Textos

domingo, 10 de julio de 2011

EL SUEÑO DE UN MEDIOCRE



Recuerdo un cuento de Cortazar cuyo protagonista es un músico genial, tanto, que a veces, cuando interpreta, se escapa de sí mismo, y pierde el control. Le atormenta saber que no es dueño de su obra, que algo que va más allá de él lo envuelve y supera. Y el hecho de saberse traspasado lo coloca el borde de un precipicio.
Lo idolatra el público por ser capaz de hacer lo que hace, pero él sabe que lo que hace no es suyo, que en cualquier momento la magia desaparecerá, y él volverá a ser normalito, un ser humano como todos.
El mundo se arrodilla ante su obra, pero él lo único que pretende es que lo quieran tal y como es, vulnerable y mediocre. Y no como el genio que toma su cuerpo. Lo único que sabe es que ese momento desaparecerá, y eso lo lleva a emborracharse de puro miedo.

Cualquier creador, sea en el campo que sea, si no se dedica a copiar, si se atreve a ser él mismo, ha vivido esa experiencia. Por unos instantes, o por un tiempo.
De pronto algo se apodera de él, y habla por otra boca. Siente que, como en los sueños, no controla su obra. Que el protagonista, su pareja, su enemigo, o algun otro personaje, se cuela dentro de su texto y dice cosas que dan escalofrios. Y es que no quiere admitir que eso lo está escribiendo él o su subconsciente.
Una pintora me dijo que espera a que el cuadro le hable, porque si no lo hace, tiene que abandonar.
¿Quién no ha vivido la experiencia de comnprobar que su obra se le escapa de las manos? Por eso no entiendo cómo puede envanecerse un creador por algo que está fuera de él, que no le pertenece, que viene y va, que quizá ya nunca regrese. Por eso tantos han utilizado drogas o alucinogenos.
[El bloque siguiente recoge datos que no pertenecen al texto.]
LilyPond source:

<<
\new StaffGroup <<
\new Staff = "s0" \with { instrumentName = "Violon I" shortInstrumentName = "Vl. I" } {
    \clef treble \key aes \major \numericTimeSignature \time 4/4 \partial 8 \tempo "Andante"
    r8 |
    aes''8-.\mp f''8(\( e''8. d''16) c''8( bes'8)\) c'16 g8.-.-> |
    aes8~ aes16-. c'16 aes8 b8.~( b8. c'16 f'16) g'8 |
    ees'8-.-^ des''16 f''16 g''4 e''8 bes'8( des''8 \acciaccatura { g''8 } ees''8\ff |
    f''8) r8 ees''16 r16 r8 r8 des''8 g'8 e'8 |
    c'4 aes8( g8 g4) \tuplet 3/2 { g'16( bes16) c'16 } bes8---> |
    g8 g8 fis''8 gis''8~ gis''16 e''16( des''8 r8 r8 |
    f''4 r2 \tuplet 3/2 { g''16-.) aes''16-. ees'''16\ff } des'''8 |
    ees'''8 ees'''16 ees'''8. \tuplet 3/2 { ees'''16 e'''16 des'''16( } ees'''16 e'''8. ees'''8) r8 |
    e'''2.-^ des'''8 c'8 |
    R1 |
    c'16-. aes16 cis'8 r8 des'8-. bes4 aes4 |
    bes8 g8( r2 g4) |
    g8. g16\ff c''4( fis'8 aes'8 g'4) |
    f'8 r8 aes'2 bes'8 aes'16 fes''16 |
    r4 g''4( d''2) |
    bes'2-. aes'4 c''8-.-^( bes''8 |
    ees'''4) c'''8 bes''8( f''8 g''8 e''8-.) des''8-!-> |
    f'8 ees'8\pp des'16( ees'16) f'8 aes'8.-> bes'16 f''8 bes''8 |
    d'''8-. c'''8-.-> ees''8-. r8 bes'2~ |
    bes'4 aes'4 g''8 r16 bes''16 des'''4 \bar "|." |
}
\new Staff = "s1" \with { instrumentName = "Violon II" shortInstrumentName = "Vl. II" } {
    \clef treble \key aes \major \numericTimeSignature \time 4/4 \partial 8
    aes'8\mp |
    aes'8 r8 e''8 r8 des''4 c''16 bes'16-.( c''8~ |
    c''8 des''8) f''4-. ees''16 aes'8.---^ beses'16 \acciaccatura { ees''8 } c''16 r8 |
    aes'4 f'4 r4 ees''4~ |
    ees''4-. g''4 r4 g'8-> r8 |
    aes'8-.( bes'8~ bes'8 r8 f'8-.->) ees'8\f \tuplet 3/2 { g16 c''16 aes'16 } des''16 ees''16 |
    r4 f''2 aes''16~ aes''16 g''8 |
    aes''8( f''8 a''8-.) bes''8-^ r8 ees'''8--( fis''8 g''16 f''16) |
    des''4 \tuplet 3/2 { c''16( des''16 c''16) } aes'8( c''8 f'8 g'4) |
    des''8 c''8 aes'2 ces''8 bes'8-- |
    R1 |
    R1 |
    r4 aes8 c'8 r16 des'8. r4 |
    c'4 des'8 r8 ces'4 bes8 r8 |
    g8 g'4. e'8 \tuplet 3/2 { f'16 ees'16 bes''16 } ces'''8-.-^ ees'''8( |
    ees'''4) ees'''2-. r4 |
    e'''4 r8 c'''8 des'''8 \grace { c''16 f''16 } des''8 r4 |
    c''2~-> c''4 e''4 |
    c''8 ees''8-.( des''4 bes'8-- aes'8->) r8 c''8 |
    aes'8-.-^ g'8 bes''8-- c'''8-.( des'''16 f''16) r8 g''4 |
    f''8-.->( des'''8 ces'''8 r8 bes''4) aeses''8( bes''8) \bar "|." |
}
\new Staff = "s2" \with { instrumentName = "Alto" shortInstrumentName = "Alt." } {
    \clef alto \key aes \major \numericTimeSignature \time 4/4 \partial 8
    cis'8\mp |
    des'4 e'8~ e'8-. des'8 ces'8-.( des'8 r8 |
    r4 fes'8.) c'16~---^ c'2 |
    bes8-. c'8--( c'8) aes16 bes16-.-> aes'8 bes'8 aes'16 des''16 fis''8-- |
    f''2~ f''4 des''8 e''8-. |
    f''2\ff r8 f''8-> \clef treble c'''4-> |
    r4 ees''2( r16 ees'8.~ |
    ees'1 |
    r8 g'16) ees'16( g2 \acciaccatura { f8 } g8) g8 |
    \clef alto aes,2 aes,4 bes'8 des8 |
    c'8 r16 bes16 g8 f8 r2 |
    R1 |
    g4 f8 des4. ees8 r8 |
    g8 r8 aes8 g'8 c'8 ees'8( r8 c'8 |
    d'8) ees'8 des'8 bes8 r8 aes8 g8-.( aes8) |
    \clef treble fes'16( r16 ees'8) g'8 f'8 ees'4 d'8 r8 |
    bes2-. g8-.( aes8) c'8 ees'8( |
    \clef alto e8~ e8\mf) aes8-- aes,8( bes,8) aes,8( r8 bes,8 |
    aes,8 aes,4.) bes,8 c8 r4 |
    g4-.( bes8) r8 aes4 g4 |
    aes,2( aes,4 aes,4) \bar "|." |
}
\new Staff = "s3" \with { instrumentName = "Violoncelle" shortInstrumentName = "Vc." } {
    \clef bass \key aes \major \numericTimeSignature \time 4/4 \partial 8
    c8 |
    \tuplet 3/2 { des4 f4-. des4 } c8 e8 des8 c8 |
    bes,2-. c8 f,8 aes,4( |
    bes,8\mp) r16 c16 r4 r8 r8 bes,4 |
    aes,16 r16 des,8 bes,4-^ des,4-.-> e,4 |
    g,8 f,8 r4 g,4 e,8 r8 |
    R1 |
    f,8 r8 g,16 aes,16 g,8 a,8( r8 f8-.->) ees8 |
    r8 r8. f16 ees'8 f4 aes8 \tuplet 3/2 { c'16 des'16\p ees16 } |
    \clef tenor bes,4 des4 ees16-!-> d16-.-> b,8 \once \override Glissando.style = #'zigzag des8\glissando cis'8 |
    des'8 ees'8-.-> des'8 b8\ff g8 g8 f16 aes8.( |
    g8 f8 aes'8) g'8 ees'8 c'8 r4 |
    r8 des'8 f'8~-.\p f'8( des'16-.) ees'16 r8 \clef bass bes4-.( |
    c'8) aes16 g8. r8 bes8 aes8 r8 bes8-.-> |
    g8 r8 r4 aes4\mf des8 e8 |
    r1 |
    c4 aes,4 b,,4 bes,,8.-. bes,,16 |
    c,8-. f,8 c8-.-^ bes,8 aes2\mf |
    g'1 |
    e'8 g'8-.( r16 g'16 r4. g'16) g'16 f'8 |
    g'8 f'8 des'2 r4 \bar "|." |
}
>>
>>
Quieren encontrar de nuevo ese rayo que un día brilló y que quizá nunca más regrese.
Mediocres en pleno sueño, solo eso.

3 comentarios:

leo dijo...

Quizá sea esa sensación inigualable de pérdida de control la que nos lleva a tener la paciencia de pasar tantas horas escribiendo, sin hacer otras muchas cosas; y puede que esa renuncia sea lo único de lo que podamos enorgullecernos, lo que nos salve un poco de esa mediocridad.
Un beso, guapa.

Ángel dijo...

Hola Carmen,
vaya, yo no soy tan idealista como tú.
No creo que nada exterior escriba mis textos. Hubo un día en que también pensaba algo parecido, pero ahora no lo creo.
Mis personajes desaparecen cuando le doy a la tecla de "delete" y van a donde yo les digo. No creo nada en cosas como que los personajes cobran vida y empiezan a tomar decisiones... yo creo que ese tipo de afirmaciones son muy bonitas y tal, pero nada más, quedan bien en las conferencias pero a la hora de la verdad no resisten análisis.
En fin, siento ser tan poco lírico hoy, pero de verdad, no creo ni por un momento que nada externo tome el control de mis textos en ningún momento, soy yo, y toda la responsabilidad es mía.
besitos

Lispector dijo...

Yo creo que toda la tropa literaria esta dentro de uno, unas veces con ganas de hablar y otras con ganas de hacer mutis por la derecha. Un besote,hermosa.